Zigtausende Datenbanken im Internet veröffentlicht

23600 kompromittierte Datenbanken sind vor Kurzem in zwei Hackerforen und Telegrammkanälen durchgesickert. Das wird von Cyberbedrohungsanalysten als „das größte Leak seiner Art“ bezeichnet. Die Datenbanken kamen angeblich aus dem Cit0Day.in-Dienst, der von Cyberkriminellen verwendet wird. Gegen eine monatliche Gebühr versprach dieser Service den Zugriff auf Benutzernamen, E-Mails und sogar Passwörter.

Cit0Day

Cit0Day hat seinen Betrieb 2018 aufgenommen – kurz zuvor wurde LeakedSource von den Behörden geschlossen. Auch diese Plattform widmete sich dem Verkauf von gehackten Zugangsdaten, mit denen Cyberkriminelle Angriffe vornehmen können. Mittlerweile soll auch Cit0Day Geschichte sein, das FBI hat die Domain beschlagnahmt.

Zigtausende Datenbanken im Internet veröffentlicht
Zigtausende Datenbanken im Internet veröffentlicht

Der Threat Intelligence Anbieter KELA entdeckte allerdings, dass dieser Info gefälscht wurde und von Deer.io verfasst wurde, einer Hacker-E-Commerce-Plattform. Ein Hackerforum in russischer Sprache entpuppte sich außerdem als Aufbewahrungsort für die Downloads der 23618 gehackten Datenbanken.

Die Datei hat eine geschätzte Größe von ca. 50 GB und enthält detaillierte Informationen zu 13 Milliarden Benutzereintragen, einschließlich Benutzernamen, Passwörtern, e-Mails und Adressen. Im Anschluss an eine Missbrauchsanzeige wurde der Download gelöscht. Dass die Datenecht sind wurde von ‘KELA’ und dem italienischen Security-Experten ‘D3Lab’ bestätigt.

Die Daten befinden sich derzeit auf geschlossenen Telegramm- und Discord-Kanälen, die im Besitz von im Untergrund agierenden Datenhändlern sind.

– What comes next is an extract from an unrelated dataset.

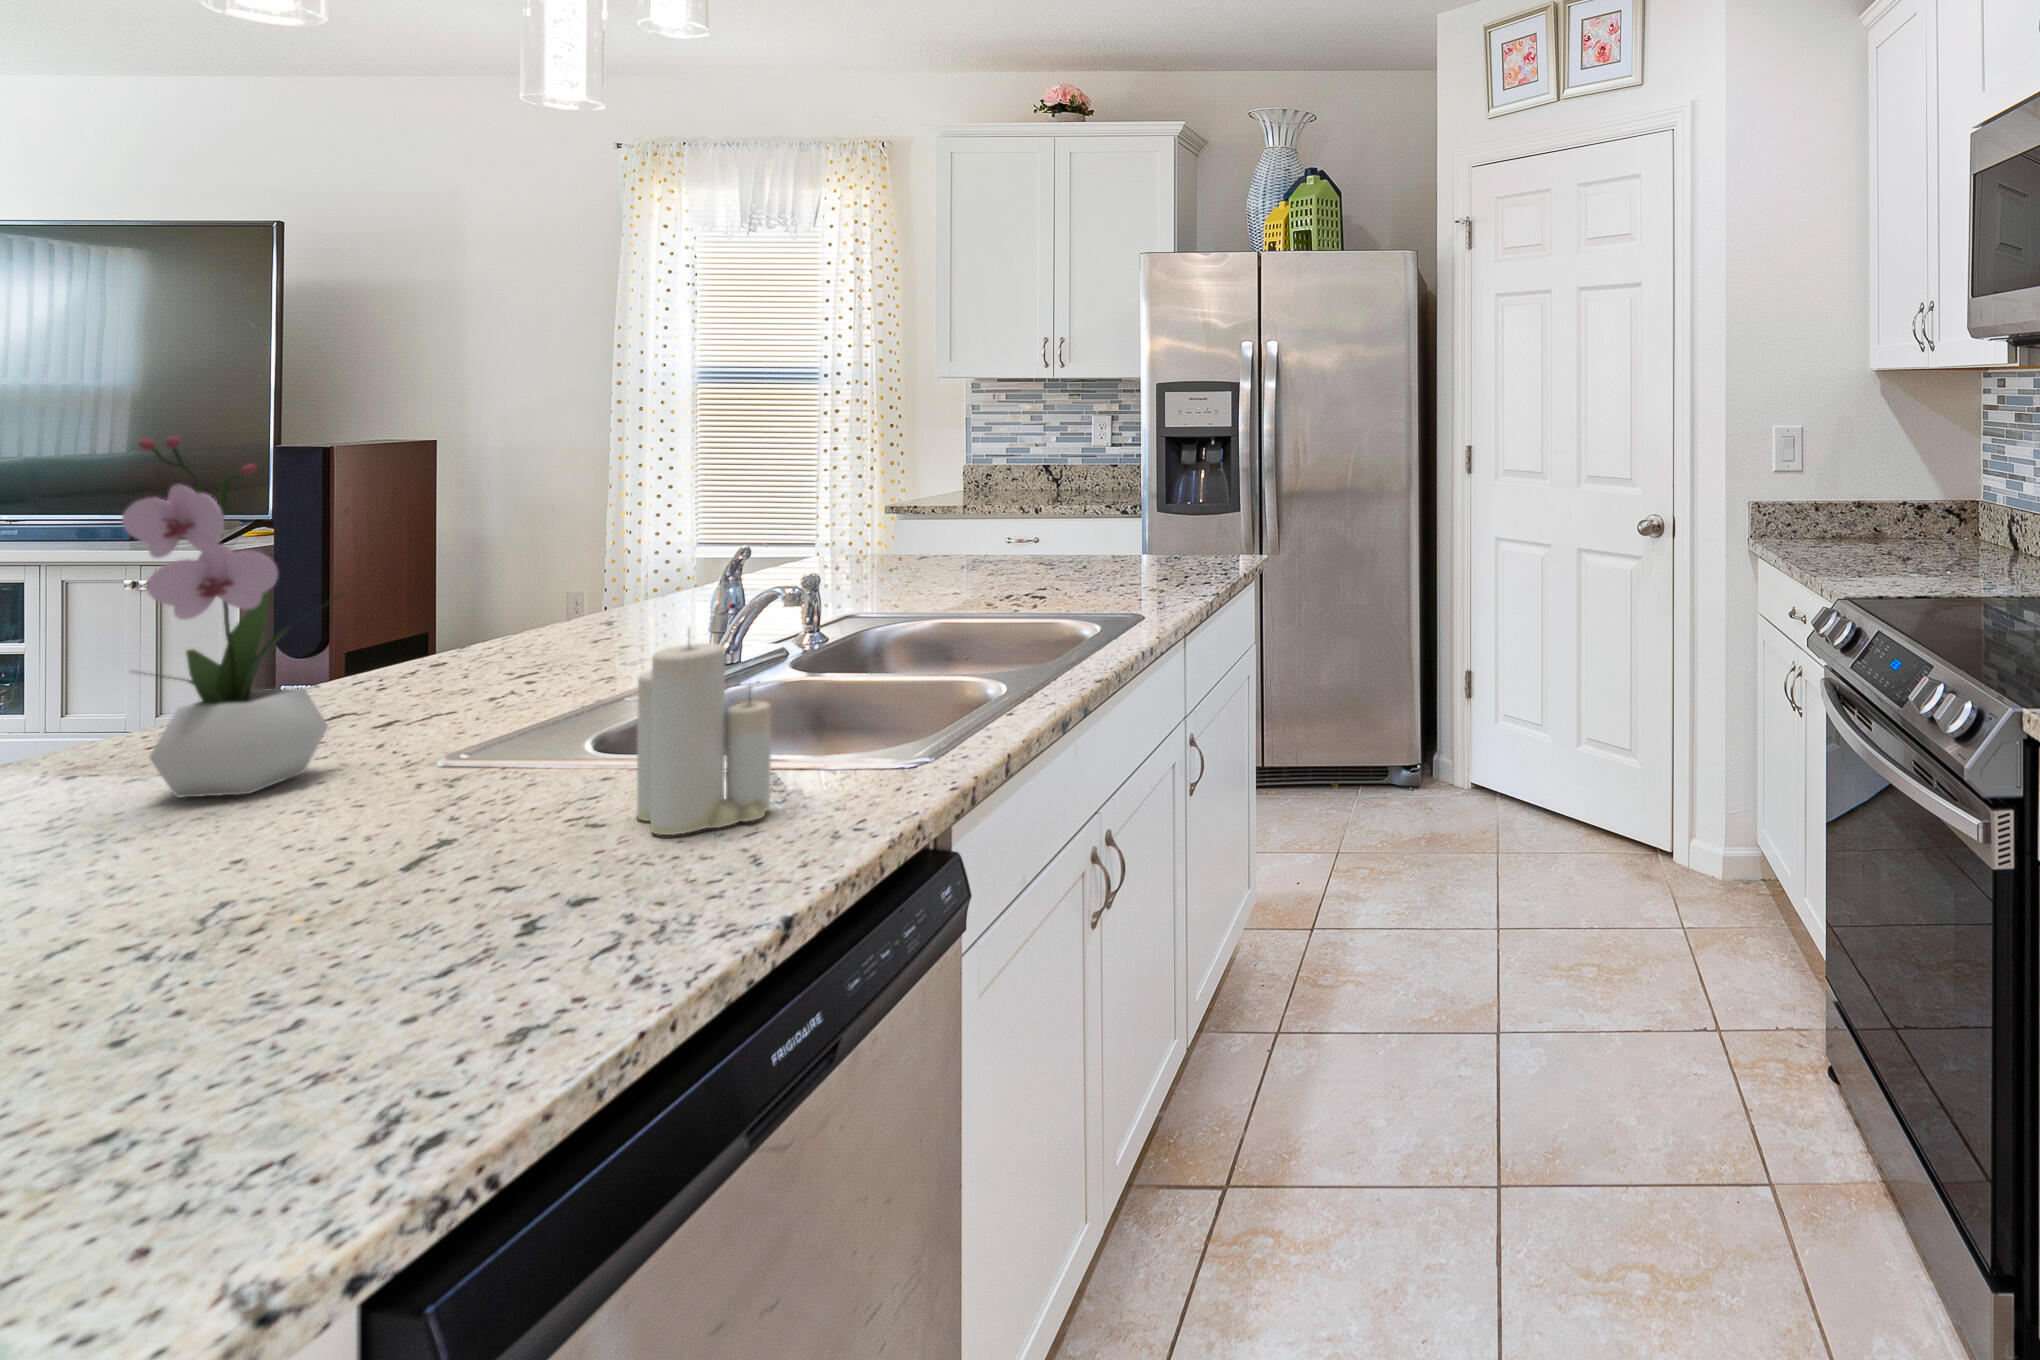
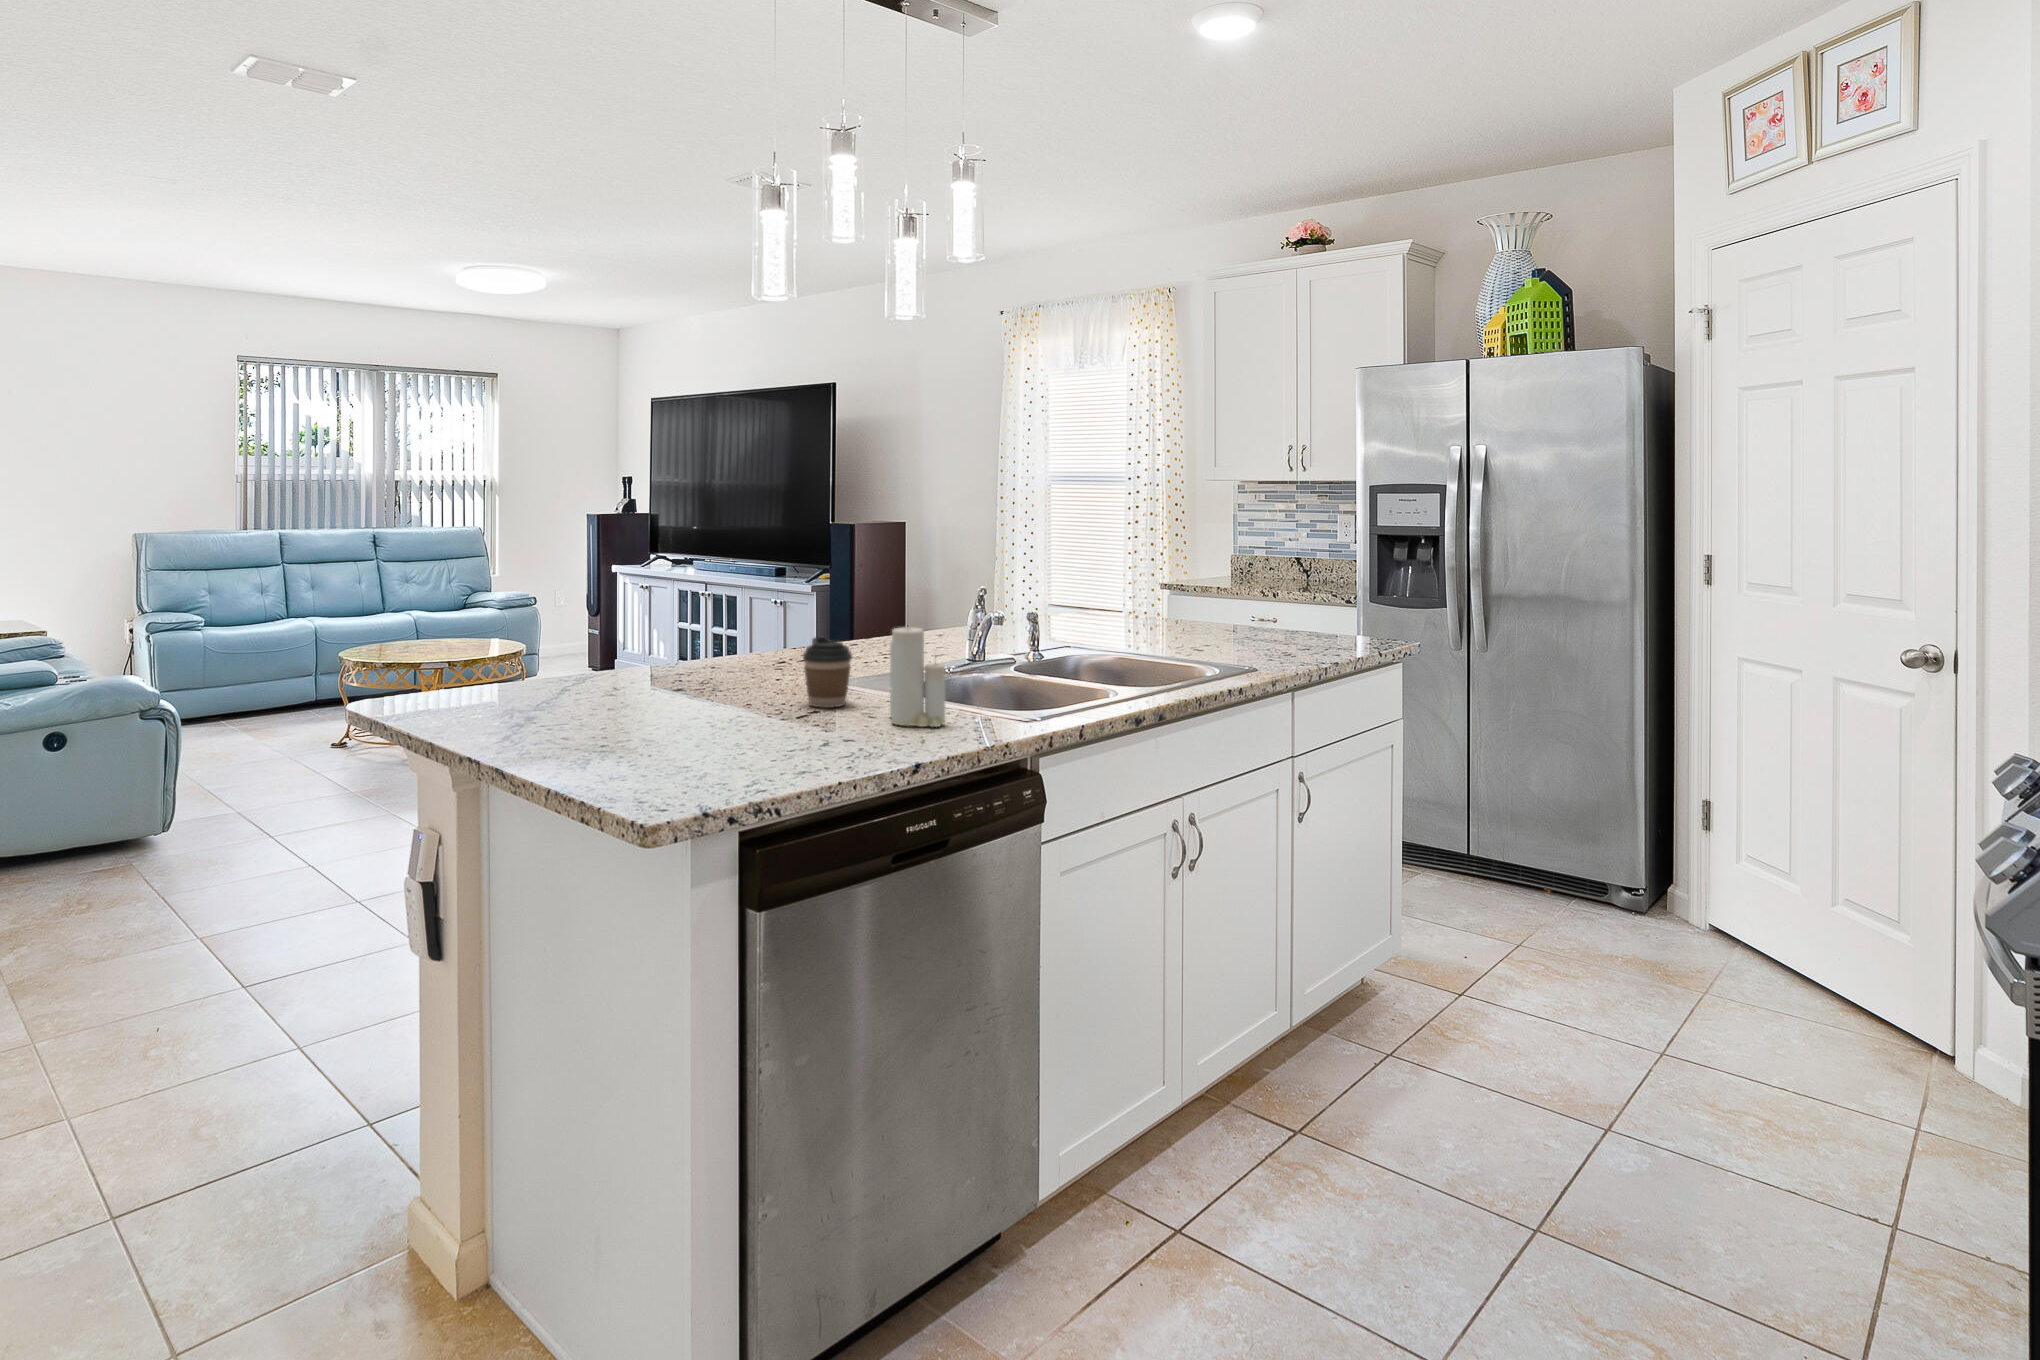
flower arrangement: present [122,436,344,797] -> none [723,508,800,682]
coffee cup: none [395,685,527,833] -> present [803,637,852,708]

Ist das gefährlich für Benutzer?

Das Veröffentlichen kompromittierter Datenbanken sollte keine ernsthafte Sicherheitsbedrohung für Benutzer darstellen. Größtenteils handelt es sich um Datenbanken mit keiner großen Zahl an Einträgen, außerdem sind viele der Daten von Webseiten, die bereits vor längerer Zeit kompromittiert wurden.

„Dehashed“ Datenbanken

Angeblich wurde etwa ein Drittel der geleakten Datenbanken als „dehashed“ markiert – so konnten die Hacker überhaupt erst Passwörter entschlüsseln.

Was aber könnte mit den Daten nun gemacht werden? Wahrscheinlich werden diese für Spam-Mails eingesetzt oder um Fake-Mails “original” aussehen zu lassen.

Im Moment ist es für eigentlich für uns alle schwierig, sicher zu sein, dass unser Name, Benutzername, Passwort oder andere Daten sicher sind. Du solltest auf jeden Fall komplexe und lange Passwörter verwenden, mit verdächtigen Websites vorsichtig sein und alle Versuche, deine Identität zu stehlen, im Auge behalten.